The U.S. is lacking a key aspect of any recession

This story was originally published on TKer.com.

When we were younger, there was a point when someone told us that a recession was defined as two consecutive quarters of negative GDP growth, as measured by the Bureau of Economic Analysis (BEA).

Later, some of us learned that a recession is in fact designated and dated by the National Bureau of Economic Research (NBER), who make the call when they see a “significant decline in economic activity that is spread across the economy and that lasts more than a few months.” The variables the bureau emphasizes include income, employment, personal consumption, and industrial production.1

If there’s any doubt that it’s the NBER who’s behind official recession calls, then consider this statement from the BEA:

While gross domestic product (GDP) is the broadest measure of economic activity, the often-cited identification of a recession with two consecutive quarters of negative GDP growth is not an official designation. The designation of a recession is the province of a committee of experts at the National Bureau of Economic Research (NBER), a private non-profit research organization that focuses on understanding the U.S. economy.

So there you have it.

That said, this exercise of defining recessions isn’t very productive. It’s mostly just semantics, and it’s highly dependent on the metrics you decide to include and exclude in how you calculate economic activity.²

(Source: Getty Images)
(Source: Getty Images)

One thing everyone can agree on is that much of the economy is slowing. In fact, the BEA says GDP contracted at a 1.6% rate in Q1, and the Atlanta Fed’s GDPNow model is pointing to a 1.2% contraction in Q2.

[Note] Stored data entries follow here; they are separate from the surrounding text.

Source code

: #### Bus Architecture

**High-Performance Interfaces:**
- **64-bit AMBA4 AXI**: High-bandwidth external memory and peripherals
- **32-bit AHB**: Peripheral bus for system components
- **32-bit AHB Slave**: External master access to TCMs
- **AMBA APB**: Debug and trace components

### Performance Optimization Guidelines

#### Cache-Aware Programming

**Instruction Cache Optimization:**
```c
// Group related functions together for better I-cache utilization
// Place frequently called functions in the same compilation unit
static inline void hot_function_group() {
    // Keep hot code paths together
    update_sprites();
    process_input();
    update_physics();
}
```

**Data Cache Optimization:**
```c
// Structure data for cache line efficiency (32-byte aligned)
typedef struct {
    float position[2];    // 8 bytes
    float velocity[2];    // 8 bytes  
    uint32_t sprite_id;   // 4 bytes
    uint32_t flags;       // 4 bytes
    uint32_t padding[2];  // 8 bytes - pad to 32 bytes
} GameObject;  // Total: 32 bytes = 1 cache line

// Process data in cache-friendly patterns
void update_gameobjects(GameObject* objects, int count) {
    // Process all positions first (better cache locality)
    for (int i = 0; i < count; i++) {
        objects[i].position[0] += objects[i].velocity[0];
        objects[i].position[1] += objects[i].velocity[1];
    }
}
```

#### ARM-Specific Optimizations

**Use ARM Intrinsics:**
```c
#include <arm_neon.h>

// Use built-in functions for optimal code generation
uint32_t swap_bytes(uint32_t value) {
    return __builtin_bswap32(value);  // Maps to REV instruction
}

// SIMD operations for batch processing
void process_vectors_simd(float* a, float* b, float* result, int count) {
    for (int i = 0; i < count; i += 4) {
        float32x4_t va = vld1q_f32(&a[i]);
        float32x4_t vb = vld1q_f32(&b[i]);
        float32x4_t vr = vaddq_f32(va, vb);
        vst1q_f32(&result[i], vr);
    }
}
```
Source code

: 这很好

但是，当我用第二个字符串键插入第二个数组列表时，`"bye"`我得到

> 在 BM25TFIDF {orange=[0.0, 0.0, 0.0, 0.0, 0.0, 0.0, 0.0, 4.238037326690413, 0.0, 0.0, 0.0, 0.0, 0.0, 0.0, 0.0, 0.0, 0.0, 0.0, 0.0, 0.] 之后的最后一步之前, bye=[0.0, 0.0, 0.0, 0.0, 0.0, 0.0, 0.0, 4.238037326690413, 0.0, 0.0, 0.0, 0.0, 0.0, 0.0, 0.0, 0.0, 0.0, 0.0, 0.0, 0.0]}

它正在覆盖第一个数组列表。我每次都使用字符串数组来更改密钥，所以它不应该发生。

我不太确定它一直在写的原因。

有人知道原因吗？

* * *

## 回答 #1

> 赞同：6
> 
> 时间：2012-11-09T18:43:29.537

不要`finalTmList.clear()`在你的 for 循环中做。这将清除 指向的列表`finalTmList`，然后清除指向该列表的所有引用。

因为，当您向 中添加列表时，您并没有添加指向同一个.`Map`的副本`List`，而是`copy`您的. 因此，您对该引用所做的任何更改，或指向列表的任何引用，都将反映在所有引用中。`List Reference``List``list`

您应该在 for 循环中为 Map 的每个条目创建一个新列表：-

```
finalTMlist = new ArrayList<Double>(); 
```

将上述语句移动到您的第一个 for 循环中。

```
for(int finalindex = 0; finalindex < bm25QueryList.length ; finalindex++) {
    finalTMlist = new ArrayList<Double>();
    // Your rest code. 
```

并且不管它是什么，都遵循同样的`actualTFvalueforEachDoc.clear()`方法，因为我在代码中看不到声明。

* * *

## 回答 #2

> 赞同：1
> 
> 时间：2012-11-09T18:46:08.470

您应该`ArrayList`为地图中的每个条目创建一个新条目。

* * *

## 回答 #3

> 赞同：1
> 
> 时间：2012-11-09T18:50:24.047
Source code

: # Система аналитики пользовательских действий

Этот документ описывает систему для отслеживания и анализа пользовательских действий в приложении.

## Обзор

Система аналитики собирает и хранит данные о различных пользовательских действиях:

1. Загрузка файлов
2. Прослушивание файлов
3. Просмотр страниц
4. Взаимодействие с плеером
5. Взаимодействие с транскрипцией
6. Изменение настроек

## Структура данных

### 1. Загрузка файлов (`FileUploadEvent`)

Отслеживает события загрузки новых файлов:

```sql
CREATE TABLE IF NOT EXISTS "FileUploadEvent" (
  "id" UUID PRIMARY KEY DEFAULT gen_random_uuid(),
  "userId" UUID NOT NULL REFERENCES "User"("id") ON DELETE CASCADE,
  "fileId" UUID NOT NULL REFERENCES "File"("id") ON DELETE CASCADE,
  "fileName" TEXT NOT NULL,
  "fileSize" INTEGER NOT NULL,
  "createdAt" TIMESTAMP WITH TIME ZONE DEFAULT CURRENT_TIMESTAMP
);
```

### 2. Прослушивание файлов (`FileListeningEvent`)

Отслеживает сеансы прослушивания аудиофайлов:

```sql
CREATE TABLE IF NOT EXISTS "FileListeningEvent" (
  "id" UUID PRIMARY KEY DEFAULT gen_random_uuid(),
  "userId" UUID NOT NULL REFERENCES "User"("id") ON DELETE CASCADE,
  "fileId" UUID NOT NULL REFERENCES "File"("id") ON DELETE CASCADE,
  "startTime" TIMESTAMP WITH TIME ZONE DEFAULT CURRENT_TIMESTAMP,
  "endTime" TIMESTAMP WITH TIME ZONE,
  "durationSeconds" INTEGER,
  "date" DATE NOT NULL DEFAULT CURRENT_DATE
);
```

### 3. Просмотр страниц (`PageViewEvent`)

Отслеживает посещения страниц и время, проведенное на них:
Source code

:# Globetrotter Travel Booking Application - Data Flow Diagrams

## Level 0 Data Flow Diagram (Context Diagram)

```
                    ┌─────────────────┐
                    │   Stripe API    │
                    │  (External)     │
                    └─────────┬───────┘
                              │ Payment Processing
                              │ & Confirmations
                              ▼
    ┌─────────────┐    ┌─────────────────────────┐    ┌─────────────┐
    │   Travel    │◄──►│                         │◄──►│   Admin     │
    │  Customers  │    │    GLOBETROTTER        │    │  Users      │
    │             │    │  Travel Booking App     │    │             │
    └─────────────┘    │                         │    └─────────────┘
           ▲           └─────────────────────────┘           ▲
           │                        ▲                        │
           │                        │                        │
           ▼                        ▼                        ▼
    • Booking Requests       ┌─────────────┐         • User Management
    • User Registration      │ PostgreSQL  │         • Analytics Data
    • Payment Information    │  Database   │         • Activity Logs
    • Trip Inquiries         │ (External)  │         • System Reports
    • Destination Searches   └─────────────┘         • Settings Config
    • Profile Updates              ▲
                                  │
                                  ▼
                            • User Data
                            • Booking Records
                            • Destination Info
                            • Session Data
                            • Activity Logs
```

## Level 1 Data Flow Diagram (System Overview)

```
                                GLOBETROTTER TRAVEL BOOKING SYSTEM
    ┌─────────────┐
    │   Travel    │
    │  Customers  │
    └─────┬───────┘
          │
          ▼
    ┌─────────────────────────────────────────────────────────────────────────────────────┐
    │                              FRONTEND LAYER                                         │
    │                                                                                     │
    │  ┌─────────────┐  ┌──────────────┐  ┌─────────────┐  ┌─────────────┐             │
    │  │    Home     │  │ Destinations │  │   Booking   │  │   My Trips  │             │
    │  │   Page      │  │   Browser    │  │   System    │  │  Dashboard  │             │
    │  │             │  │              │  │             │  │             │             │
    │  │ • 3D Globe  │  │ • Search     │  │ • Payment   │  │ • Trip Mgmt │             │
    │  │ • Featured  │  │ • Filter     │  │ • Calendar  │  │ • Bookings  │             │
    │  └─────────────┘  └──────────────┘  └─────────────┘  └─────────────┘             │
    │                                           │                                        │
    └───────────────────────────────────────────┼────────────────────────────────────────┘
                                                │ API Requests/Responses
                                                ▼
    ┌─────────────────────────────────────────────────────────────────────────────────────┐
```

But some very visible aspects of the economy are holding up very well.

Jobs growth? In this economy?

While there have been signs the jobs market has been cooling, it certainly does not reflect an economic recession.

According to Bureau of Labor Statistics (BLS) data released Friday, U.S. employers in June added a healthy 372,000, which was considerably stronger than the 265,000 expected by economists.

Total employment stood at 151.980 million, which is up 21.467 million from its low in April 2020. It’s now just barely below its pre-pandemic level of 152.504 million in February 2020.

So while the stock market has tumbled and economic activity has decelerated since the beginning of the year, the labor market has added 2.74 million jobs during the same period with gains in every month.

Also, the unemployment rate remains very low at 3.6%.

This is in line with BLS data released on Wednesday that showed the layoff rate remained near a record low of 0.9% in May.